▶ EXERCISE PROMPT: Every record has to be written out exactly, with no line missing.

Saved data entries:
—————
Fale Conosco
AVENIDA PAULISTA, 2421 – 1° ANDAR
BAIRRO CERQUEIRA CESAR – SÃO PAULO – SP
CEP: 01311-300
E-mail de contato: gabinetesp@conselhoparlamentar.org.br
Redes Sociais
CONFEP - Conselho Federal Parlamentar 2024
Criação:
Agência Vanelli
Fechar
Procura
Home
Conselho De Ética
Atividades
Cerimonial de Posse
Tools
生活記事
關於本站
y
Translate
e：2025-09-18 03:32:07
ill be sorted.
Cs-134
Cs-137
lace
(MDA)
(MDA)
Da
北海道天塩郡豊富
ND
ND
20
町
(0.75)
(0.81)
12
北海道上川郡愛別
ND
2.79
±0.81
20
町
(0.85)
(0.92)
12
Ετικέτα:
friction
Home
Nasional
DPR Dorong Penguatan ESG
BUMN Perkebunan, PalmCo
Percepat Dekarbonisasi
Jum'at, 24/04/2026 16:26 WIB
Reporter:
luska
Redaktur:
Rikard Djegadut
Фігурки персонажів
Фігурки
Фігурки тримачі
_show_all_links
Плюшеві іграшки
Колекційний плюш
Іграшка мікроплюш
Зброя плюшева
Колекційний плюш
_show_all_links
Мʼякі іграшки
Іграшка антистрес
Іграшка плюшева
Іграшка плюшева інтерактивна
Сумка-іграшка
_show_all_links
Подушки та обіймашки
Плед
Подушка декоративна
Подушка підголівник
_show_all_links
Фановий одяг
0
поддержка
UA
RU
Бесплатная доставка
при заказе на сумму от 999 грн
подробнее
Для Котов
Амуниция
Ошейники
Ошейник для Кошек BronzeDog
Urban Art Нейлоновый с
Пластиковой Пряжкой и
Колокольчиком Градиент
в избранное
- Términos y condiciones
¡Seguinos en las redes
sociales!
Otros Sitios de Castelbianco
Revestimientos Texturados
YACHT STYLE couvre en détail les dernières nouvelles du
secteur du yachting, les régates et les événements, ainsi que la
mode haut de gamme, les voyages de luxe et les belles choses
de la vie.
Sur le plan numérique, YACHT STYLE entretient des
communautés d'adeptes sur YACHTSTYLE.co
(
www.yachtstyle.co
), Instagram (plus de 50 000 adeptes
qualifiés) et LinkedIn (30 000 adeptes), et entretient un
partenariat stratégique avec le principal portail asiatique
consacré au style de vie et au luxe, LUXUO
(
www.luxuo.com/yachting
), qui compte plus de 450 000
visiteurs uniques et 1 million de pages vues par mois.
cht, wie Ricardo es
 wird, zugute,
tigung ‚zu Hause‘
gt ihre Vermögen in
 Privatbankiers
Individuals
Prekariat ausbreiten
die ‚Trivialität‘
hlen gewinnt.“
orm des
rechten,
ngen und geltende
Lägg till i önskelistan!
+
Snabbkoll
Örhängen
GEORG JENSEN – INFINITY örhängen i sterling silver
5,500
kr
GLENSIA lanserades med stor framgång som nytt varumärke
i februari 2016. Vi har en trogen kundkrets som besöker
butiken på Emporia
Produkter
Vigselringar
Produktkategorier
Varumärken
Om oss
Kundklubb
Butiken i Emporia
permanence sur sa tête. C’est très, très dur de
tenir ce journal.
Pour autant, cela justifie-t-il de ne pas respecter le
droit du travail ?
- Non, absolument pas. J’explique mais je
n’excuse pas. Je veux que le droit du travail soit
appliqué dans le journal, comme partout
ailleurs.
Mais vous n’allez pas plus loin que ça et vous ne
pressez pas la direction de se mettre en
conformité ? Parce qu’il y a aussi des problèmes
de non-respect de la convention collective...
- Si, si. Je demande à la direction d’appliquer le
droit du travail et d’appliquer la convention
—————
▶ SOLVED PROBLEM:
Fale Conosco
AVENIDA PAULISTA, 2421 – 1° ANDAR
BAIRRO CERQUEIRA CESAR – SÃO PAULO – SP
CEP: 01311-300
E-mail de contato: gabinetesp@conselhoparlamentar.org.br
Redes Sociais
CONFEP - Conselho Federal Parlamentar 2024
Criação:
Agência Vanelli
Fechar
Procura
Home
Conselho De Ética
Atividades
Cerimonial de Posse
Tools
生活記事
關於本站
y
Translate
e：2025-09-18 03:32:07
ill be sorted.
Cs-134
Cs-137
lace
(MDA)
(MDA)
Da
北海道天塩郡豊富
ND
ND
20
町
(0.75)
(0.81)
12
北海道上川郡愛別
ND
2.79
±0.81
20
町
(0.85)
(0.92)
12
Ετικέτα:
friction
Home
Nasional
DPR Dorong Penguatan ESG
BUMN Perkebunan, PalmCo
Percepat Dekarbonisasi
Jum'at, 24/04/2026 16:26 WIB
Reporter:
luska
Redaktur:
Rikard Djegadut
Фігурки персонажів
Фігурки
Фігурки тримачі
_show_all_links
Плюшеві іграшки
Колекційний плюш
Іграшка мікроплюш
Зброя плюшева
Колекційний плюш
_show_all_links
Мʼякі іграшки
Іграшка антистрес
Іграшка плюшева
Іграшка плюшева інтерактивна
Сумка-іграшка
_show_all_links
Подушки та обіймашки
Плед
Подушка декоративна
Подушка підголівник
_show_all_links
Фановий одяг
0
поддержка
UA
RU
Бесплатная доставка
при заказе на сумму от 999 грн
подробнее
Для Котов
Амуниция
Ошейники
Ошейник для Кошек BronzeDog
Urban Art Нейлоновый с
Пластиковой Пряжкой и
Колокольчиком Градиент
в избранное
- Términos y condiciones
¡Seguinos en las redes
sociales!
Otros Sitios de Castelbianco
Revestimientos Texturados
YACHT STYLE couvre en détail les dernières nouvelles du
secteur du yachting, les régates et les événements, ainsi que la
mode haut de gamme, les voyages de luxe et les belles choses
de la vie.
Sur le plan numérique, YACHT STYLE entretient des
communautés d'adeptes sur YACHTSTYLE.co
(
www.yachtstyle.co
), Instagram (plus de 50 000 adeptes
qualifiés) et LinkedIn (30 000 adeptes), et entretient un
partenariat stratégique avec le principal portail asiatique
consacré au style de vie et au luxe, LUXUO
(
www.luxuo.com/yachting
), qui compte plus de 450 000
visiteurs uniques et 1 million de pages vues par mois.
cht, wie Ricardo es
 wird, zugute,
tigung ‚zu Hause‘
gt ihre Vermögen in
 Privatbankiers
Individuals
Prekariat ausbreiten
die ‚Trivialität‘
hlen gewinnt.“
orm des
rechten,
ngen und geltende
Lägg till i önskelistan!
+
Snabbkoll
Örhängen
GEORG JENSEN – INFINITY örhängen i sterling silver
5,500
kr
GLENSIA lanserades med stor framgång som nytt varumärke
i februari 2016. Vi har en trogen kundkrets som besöker
butiken på Emporia
Produkter
Vigselringar
Produktkategorier
Varumärken
Om oss
Kundklubb
Butiken i Emporia
permanence sur sa tête. C’est très, très dur de
tenir ce journal.
Pour autant, cela justifie-t-il de ne pas respecter le
droit du travail ?
- Non, absolument pas. J’explique mais je
n’excuse pas. Je veux que le droit du travail soit
appliqué dans le journal, comme partout
ailleurs.
Mais vous n’allez pas plus loin que ça et vous ne
pressez pas la direction de se mettre en
conformité ? Parce qu’il y a aussi des problèmes
de non-respect de la convention collective...
- Si, si. Je demande à la direction d’appliquer le
droit du travail et d’appliquer la convention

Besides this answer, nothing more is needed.